A federal jury today found Alaska Sen. Ted Stevens guilty on all seven counts in his public corruption trial.
Stevens, 84, was convicted of intentionally failing to report more than $250,000 in gifts and home renovations on Senate financial disclosure forms between 2000 and 2006. Prosecutors said Stevens wanted to conceal the primary source of the free goods—the senator’s longtime friend Bill Allen, former owner of oil services company VECO. Each count carries a maximum of five years in prison.
Stevens, who was defiant when he took the stand earlier this month, remained as headstrong leaving the courtroom Monday afternoon with his wife, Catherine, a partner in the D.C. office of Mayer Brown. “It’s not over yet. It’s not over yet,” he said.
The senator was represented by a high-profile defense team from Williams & Connolly, led by Brendan Sullivan Jr. Sullivan, who wrapped his arm around Stevens and shook his head as the foreman read “guilty” seven times, declined to comment.
Stevens is the first sitting senator in nearly 30 years to go to trial on criminal charges.
After the verdict was read, Williams & Connolly partner Robert Cary said Stevens would move for a new trial, and U.S. District Judge Emmet Sullivan scheduled a motions hearing for Feb. 25.
Outside the courthouse, Justice Department prosecutors issued a brief statement. “This has been a long and hard-fought trial,” said Matthew Friedrich, acting head of the Justice Department’s Criminal Division. “The department is proud of this team, not only for the trial but for the investigation which led to it. This investigation continues, as does our commitment to holding public officials accountable when they violate our laws.”
Though prison may be looming for the senator, many D.C. criminal defense lawyers believe he will get no more than six months behind bars, if that.
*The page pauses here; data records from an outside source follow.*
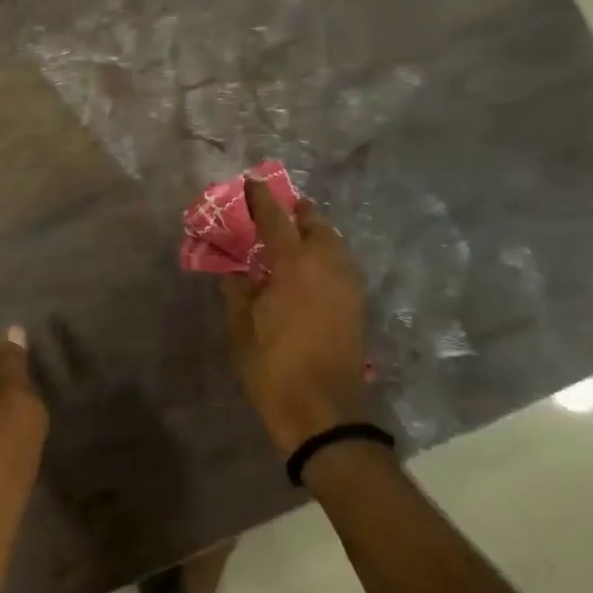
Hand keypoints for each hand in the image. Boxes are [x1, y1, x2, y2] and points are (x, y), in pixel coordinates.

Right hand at [221, 178, 371, 453]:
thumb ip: (237, 292)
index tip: (252, 182)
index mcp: (294, 265)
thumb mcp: (240, 329)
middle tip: (277, 212)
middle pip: (316, 224)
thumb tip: (235, 273)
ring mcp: (348, 285)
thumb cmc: (273, 367)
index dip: (262, 199)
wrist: (322, 410)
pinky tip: (308, 270)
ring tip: (293, 238)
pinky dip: (325, 256)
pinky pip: (341, 265)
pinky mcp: (357, 305)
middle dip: (297, 212)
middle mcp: (327, 266)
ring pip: (334, 244)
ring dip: (315, 233)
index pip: (277, 219)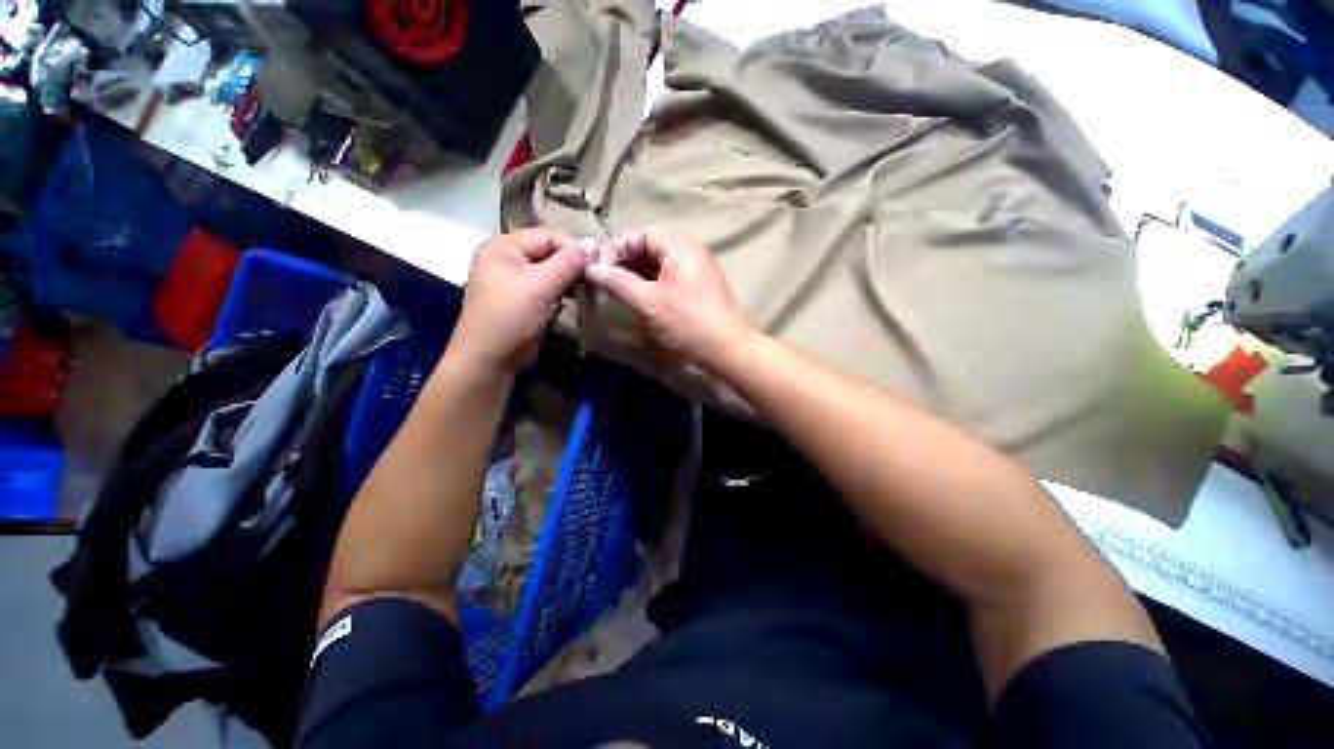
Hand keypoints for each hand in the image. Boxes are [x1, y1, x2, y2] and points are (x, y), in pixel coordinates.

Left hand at [451, 229, 591, 372]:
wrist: (489, 360)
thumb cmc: (512, 317)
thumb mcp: (542, 285)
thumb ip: (569, 262)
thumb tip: (594, 243)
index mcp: (504, 246)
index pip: (547, 236)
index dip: (573, 248)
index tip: (596, 265)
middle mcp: (506, 258)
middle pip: (548, 252)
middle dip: (571, 266)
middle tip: (591, 281)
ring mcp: (511, 280)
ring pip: (548, 272)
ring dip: (567, 281)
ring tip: (583, 292)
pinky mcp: (520, 299)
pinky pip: (544, 288)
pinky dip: (559, 292)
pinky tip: (570, 301)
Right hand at [585, 227, 755, 373]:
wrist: (728, 350)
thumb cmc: (688, 322)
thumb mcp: (649, 302)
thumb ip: (619, 283)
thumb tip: (592, 269)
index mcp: (681, 249)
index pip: (644, 234)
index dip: (619, 247)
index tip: (601, 268)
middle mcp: (691, 255)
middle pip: (652, 248)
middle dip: (627, 262)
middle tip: (607, 282)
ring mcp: (697, 274)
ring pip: (660, 267)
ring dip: (638, 276)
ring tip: (620, 293)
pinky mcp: (699, 292)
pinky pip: (670, 281)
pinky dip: (652, 287)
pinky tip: (641, 301)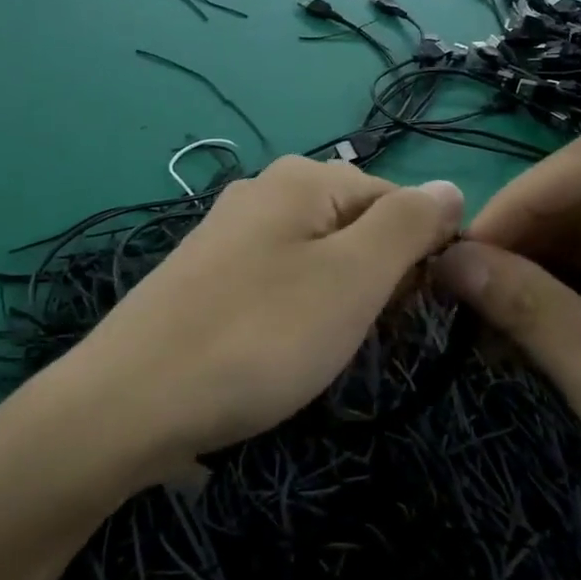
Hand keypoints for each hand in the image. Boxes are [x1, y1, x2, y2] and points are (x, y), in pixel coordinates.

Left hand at [61, 157, 462, 474]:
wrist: (130, 401)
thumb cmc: (260, 335)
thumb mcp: (353, 277)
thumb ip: (409, 224)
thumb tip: (450, 187)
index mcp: (302, 178)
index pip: (397, 200)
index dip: (417, 258)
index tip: (405, 316)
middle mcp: (262, 191)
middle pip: (356, 226)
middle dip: (375, 282)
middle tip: (357, 338)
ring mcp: (228, 234)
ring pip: (319, 259)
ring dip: (338, 304)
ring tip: (317, 353)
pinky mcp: (206, 276)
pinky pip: (278, 283)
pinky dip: (296, 315)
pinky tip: (277, 352)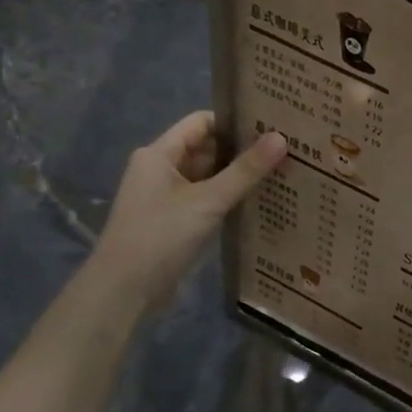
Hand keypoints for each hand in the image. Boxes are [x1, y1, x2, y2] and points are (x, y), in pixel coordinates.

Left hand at [89, 112, 285, 309]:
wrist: (125, 290)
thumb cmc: (161, 236)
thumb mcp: (208, 200)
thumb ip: (245, 170)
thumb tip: (281, 137)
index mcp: (159, 154)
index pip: (202, 123)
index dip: (235, 121)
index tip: (272, 124)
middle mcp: (161, 169)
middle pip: (207, 149)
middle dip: (242, 150)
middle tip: (286, 149)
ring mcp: (166, 197)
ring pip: (208, 176)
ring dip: (238, 176)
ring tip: (281, 172)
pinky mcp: (174, 221)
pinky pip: (206, 199)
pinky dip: (228, 198)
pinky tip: (259, 202)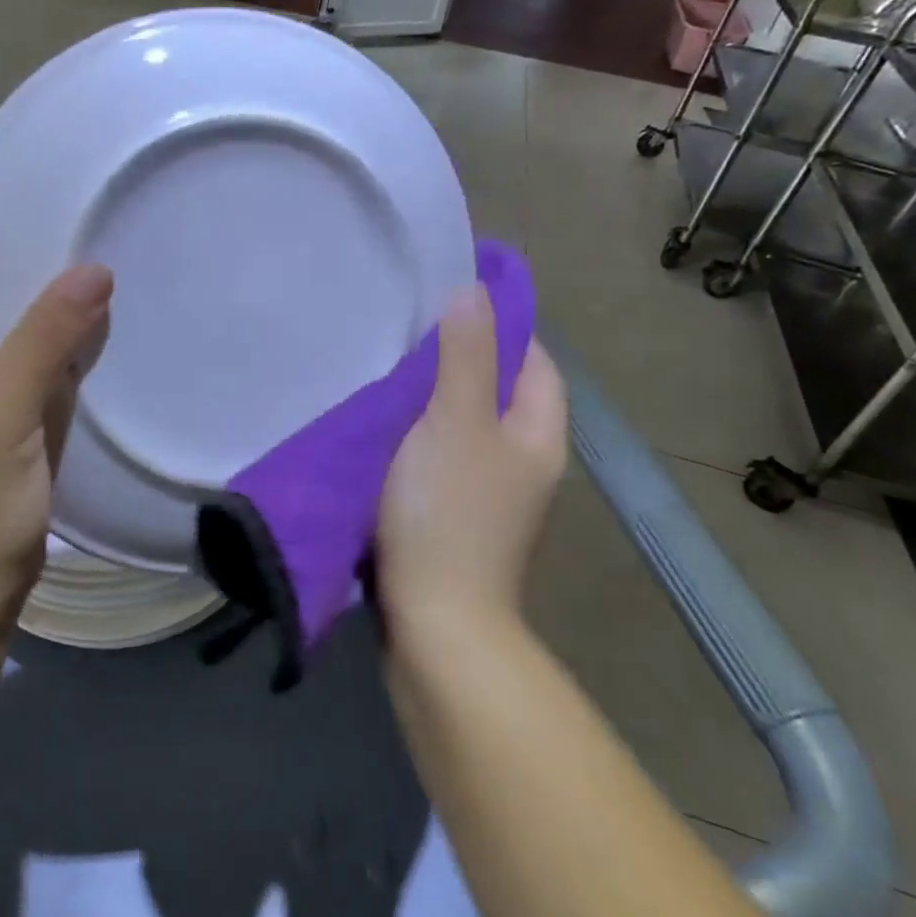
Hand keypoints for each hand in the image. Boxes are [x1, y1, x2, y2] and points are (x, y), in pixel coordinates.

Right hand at [376, 284, 567, 646]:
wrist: (434, 626)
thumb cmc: (449, 513)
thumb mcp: (456, 421)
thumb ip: (466, 355)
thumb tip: (474, 290)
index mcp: (538, 436)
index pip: (534, 361)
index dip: (501, 326)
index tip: (451, 300)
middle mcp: (522, 463)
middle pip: (496, 392)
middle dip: (457, 359)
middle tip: (405, 330)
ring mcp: (488, 495)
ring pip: (461, 426)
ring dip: (429, 400)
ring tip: (384, 368)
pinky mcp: (452, 518)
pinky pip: (436, 458)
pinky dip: (413, 438)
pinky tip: (377, 427)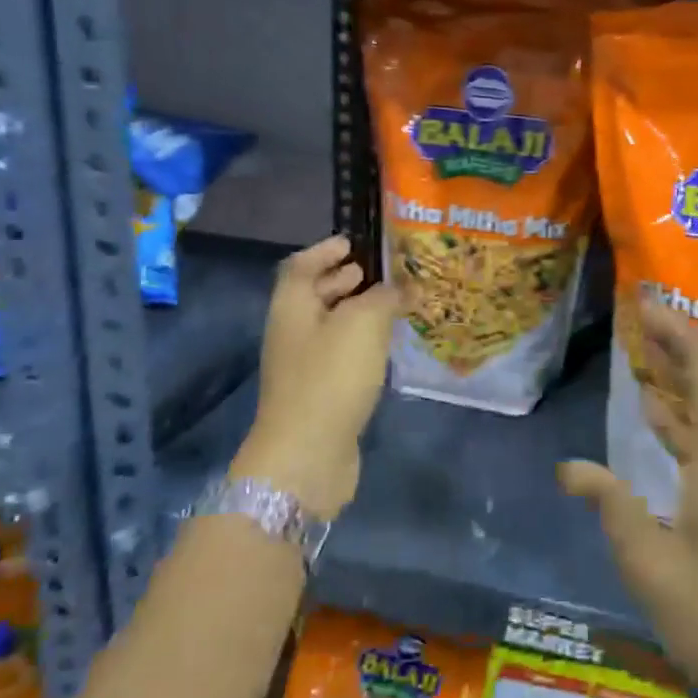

They point out that his age and public service will weigh on the sentencing decision.
The verdict, however, is likely to derail Stevens’ bid for re-election. The longest-serving Republican senator, Stevens is in a tight race against his Democratic rival, a race that most observers said hinged on the outcome of the trial.
The verdict was handed down on a day when Judge Sullivan restarted jury deliberations. On Sunday night, the judge decided to replace a juror who had departed abruptly because of the death of her father. Sullivan said that the court had lost contact with that juror. An alternate took her place Monday morning.
The conviction is a win for the Criminal Division’s Public Integrity Section, which had made some serious gaffes during the month-long trial. Judge Sullivan found prosecutors had failed to turn over exculpatory information to the defense and had presented false evidence to the jury. As a result, the government was barred from using some evidence and the jury was told to ignore certain testimony.
“Given how much trouble the prosecution had with this case, the outcome is somewhat surprising,” says Covington & Burling partner Robert Kelner, who chairs the firm’s election and political law practice group. “But the government pretty much always has the edge in criminal corruption cases like this, particularly in the District of Columbia.”
Lawyers in the white-collar criminal defense bar point to the senator’s testimony as a game-changer for the prosecution. Stevens showed his irascible side, repeatedly challenging the lead prosecutor, Brenda Morris, principal deputy chief of the Public Integrity Section.
“Once a defendant takes the stand, everything else is eclipsed,” says Robert Bennett, a partner with Skadden, Arps, Slate, Meagher & Flom. “If juries like you, they tend to increase your odds of winning. If they don’t, it tends to work against you.”
Brad Simon, a former federal prosecutor turned white-collar criminal defense attorney with Simon & Partners in New York, says it appeared that Stevens was focused more on his re-election campaign than on the trial.
“I think they were so confident in a victory, their main concern was getting him vindicated before the election,” says Simon. “Is another term so important that you would risk your liberty for that?”
The Alaska Democratic Party is calling for Stevens to step down immediately.
Bennett calls the conviction “a great tragedy” that will be an eye-opener for other members of Congress.
“He was a lion of the Senate and did a lot of good work in his day. It’s too bad it came to this,” says Bennett. “Other members of Congress will realize that Justice isn’t afraid to bring these kinds of cases. Nobody is above the law.”